Questions on the material ->
• A. In the article on 5G facts, what maximum safety limit do current international guidelines set?
• B. Extend the article on 5G facts, picking up right after its last sentence.

[[ Reading passage open ]]

5G Facts iPhone, Samsung and more

5G facts iPhone, Samsung and more: The headlines are full of news about 5G right now. Not least because the current PM has authorized a Chinese tech company to manage the installation of the 5G network in the UK. Paranoia abounds with health scare stories and accusations of espionage fill the newsfeeds. But what is 5G, is it really a potential health risk, and what exactly will it enable our tech to do? Furthermore, who will be launching the first 5g tech in the race for faster downloads? We’ve done our own research on it – and here’s what we’ve found out.

What is 5G?

The new 5G technology promises mobile data speeds that far exceed the fastest home broadband network available to consumers today. With speeds of up to 100 gigabits per second, 5G is set to be as much as 100 times faster than 4G. In terms of downloading movies, you can expect speeds of up to 20 times faster. According to tech experts, the biggest difference between 4G and 5G is low latency. 5G won’t suffer from the same bandwidth issues as 4G.

Is 5G safe?

While 5G has been cleared for installation in the UK and is already in experimental use in South Korea, there are lots of dissenting voices calling for better research into its effects, and if it’s a danger to public health. Essentially, 5G will be sending out an increased volume of information, and so, requires 10 times the frequency waves of 4G. These intense waves can only travel a short distance though, so many more antennae will be required to ensure service is not disrupted. The short answer to this question is that nobody really knows definitively if these increased levels of radioactive frequencies will have a negative effect on the human body. However, 5G uses between 24 to 90 GHz – and current international guidelines set a maximum safety limit of 300 GHz.

[[ Reading passage closed ]]
[[ Data for analysis open ]]

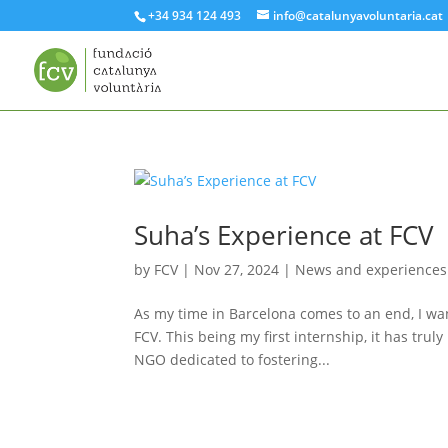
+34 934 124 493
info@catalunyavoluntaria.cat
Suha’s Experience at FCV
by
FCV
|
Nov 27, 2024
|
News and experiences
As my time in Barcelona comes to an end, I wan
FCV. This being my first internship, it has tr
NGO dedicated to fostering...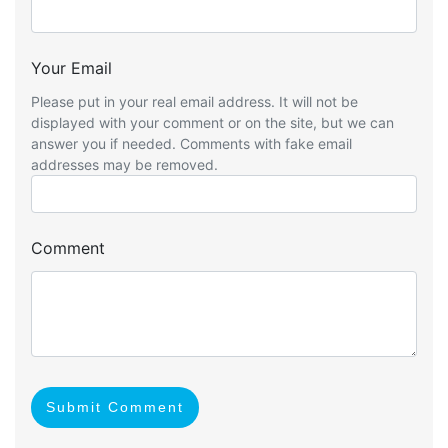
Your Email
Please put in your real email address. It will not be
displayed with your comment or on the site, but we can
answer you if needed. Comments with fake email
addresses may be removed.
Comment
Submit Comment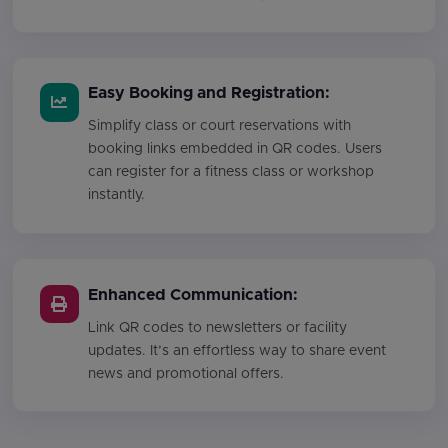
Easy Booking and Registration:
Simplify class or court reservations with
booking links embedded in QR codes. Users
can register for a fitness class or workshop
instantly.
Enhanced Communication:
Link QR codes to newsletters or facility
updates. It’s an effortless way to share event
news and promotional offers.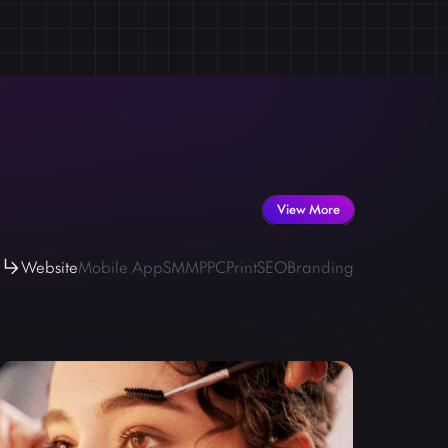
est assured that your online business stays stable and
 in maintaining the health and efficiency of your
View More
Website
Mobile App
SMM
PPC
Print
SEO
Branding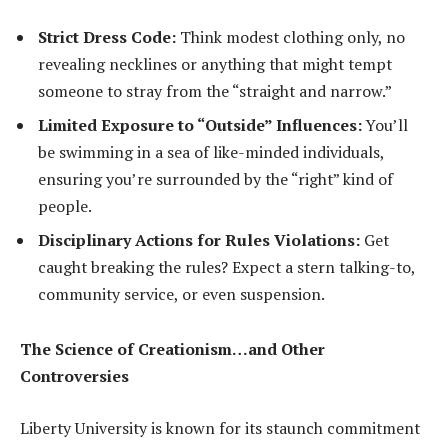
Strict Dress Code:
Think modest clothing only, no
revealing necklines or anything that might tempt
someone to stray from the “straight and narrow.”
Limited Exposure to “Outside” Influences:
You’ll
be swimming in a sea of like-minded individuals,
ensuring you’re surrounded by the “right” kind of
people.
Disciplinary Actions for Rules Violations:
Get
caught breaking the rules? Expect a stern talking-to,
community service, or even suspension.
The Science of Creationism…and Other
Controversies
Liberty University is known for its staunch commitment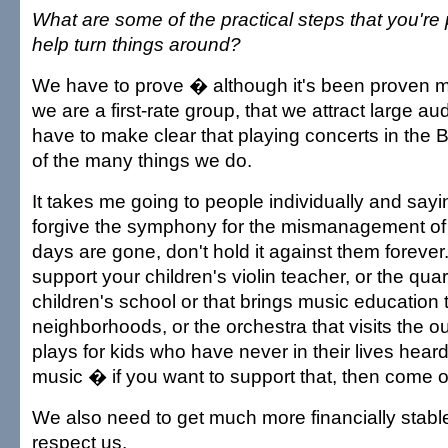
What are some of the practical steps that you're 
help turn things around?
We have to prove � although it's been proven 
we are a first-rate group, that we attract large a
have to make clear that playing concerts in the Bl
of the many things we do.
It takes me going to people individually and sayi
forgive the symphony for the mismanagement of
days are gone, don't hold it against them forever.
support your children's violin teacher, or the quart
children's school or that brings music education 
neighborhoods, or the orchestra that visits the o
plays for kids who have never in their lives heard
music � if you want to support that, then come 
We also need to get much more financially stable, 
respect us.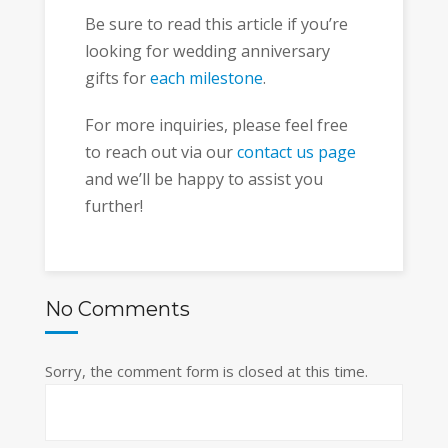
Be sure to read this article if you’re
looking for wedding anniversary
gifts for
each milestone
.
For more inquiries, please feel free
to reach out via our
contact us page
and we’ll be happy to assist you
further!
No Comments
Sorry, the comment form is closed at this time.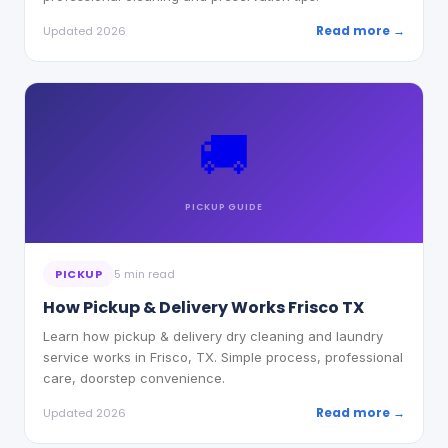
Read more →
Updated 2026
🚚
PICKUP
GUIDE
PICKUP
5 min read
How Pickup & Delivery Works Frisco TX
Learn how pickup & delivery dry cleaning and laundry
service works in Frisco, TX. Simple process, professional
care, doorstep convenience.
Read more →
Updated 2026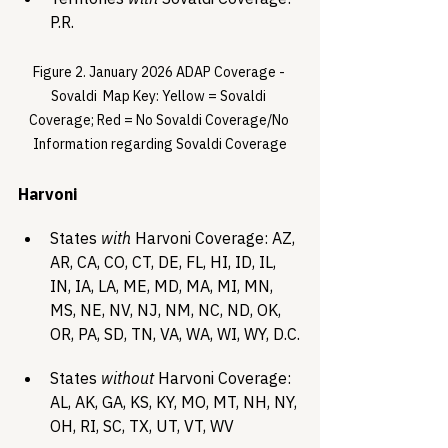
P.R.
Figure 2. January 2026 ADAP Coverage - 
Sovaldi  Map Key: Yellow = Sovaldi 
Coverage; Red = No Sovaldi Coverage/No 
Information regarding Sovaldi Coverage
Harvoni 
States 
with
 Harvoni Coverage: AZ, 
AR, CA, CO, CT, DE, FL, HI, ID, IL, 
IN, IA, LA, ME, MD, MA, MI, MN, 
MS, NE, NV, NJ, NM, NC, ND, OK, 
OR, PA, SD, TN, VA, WA, WI, WY, D.C.
States 
without
 Harvoni Coverage: 
AL, AK, GA, KS, KY, MO, MT, NH, NY, 
OH, RI, SC, TX, UT, VT, WV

[[ Data for analysis closed ]]

Responses to the tasks ->
• A. 300 GHz

• B.
However, a group of 170 international scientists recently appealed to the EU to block 5G technology due to “Growing concerns about the increase in radiofrequency radiation and the related health risks for European citizens.” The scientists referred to a study from the US National Toxicology Program which pointed to serious health issues in animals that were exposed to 5G.

So, ultimately, there probably are some health concerns regarding 5G – but the project will go ahead as planned.

Where will the 5G antennae be installed?

Instead of using large cell towers to transmit data, 5G will require lots of smaller base stations to prevent service disruptions. The shortwave frequencies can’t travel through trees, walls or other obstacles, and so, many more broadcasting points will need to be installed. The 5G network will initially utilize lampposts in neighbourhoods and houses will also require their own antennae.

Which mobile provider will be the first to offer 5G?

Samsung, unsurprisingly, looks set to launch its very first 5G device this year with the Galaxy Note 10. In fact, it’s already available via pre-order. However, it doesn’t come cheap – as we all expected. The 256GB will cost £1000, while the 512GB will set you back £1,085. Apple, however, looks set to delay its 5G rollout any iPhones until 2021 due to project hold-ups. Perhaps Apple is also hedging their bets by holding off on this controversial tech until it’s proven safe and essential.